- [ASSIGNMENT] Where a line contains the word "label", copy that line from the records below.

━━━━━ TASK MATERIAL ━━━━━

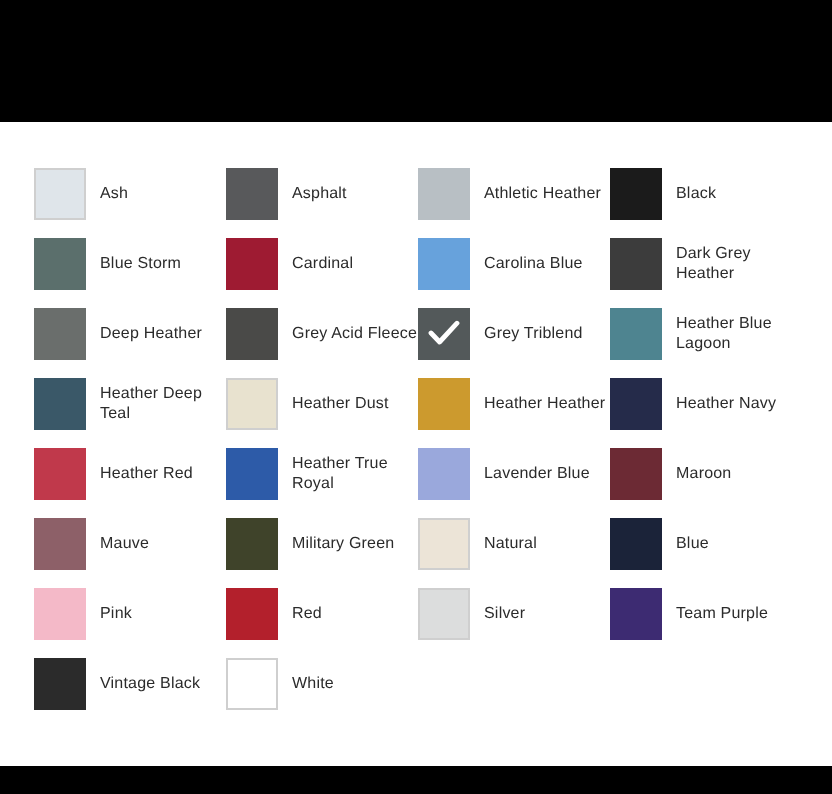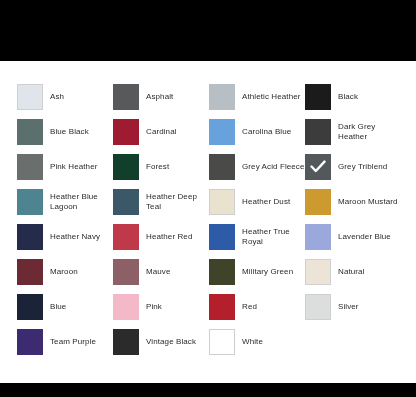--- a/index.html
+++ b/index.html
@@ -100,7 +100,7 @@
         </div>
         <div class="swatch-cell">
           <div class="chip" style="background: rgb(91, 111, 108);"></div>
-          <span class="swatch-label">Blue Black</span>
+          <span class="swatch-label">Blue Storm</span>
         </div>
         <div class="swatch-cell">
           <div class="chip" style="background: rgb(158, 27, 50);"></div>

━━━━━

- [SOLUTION TO THE PROBLEM]
-          <span class="swatch-label">Blue Black</span>
+          <span class="swatch-label">Blue Storm</span>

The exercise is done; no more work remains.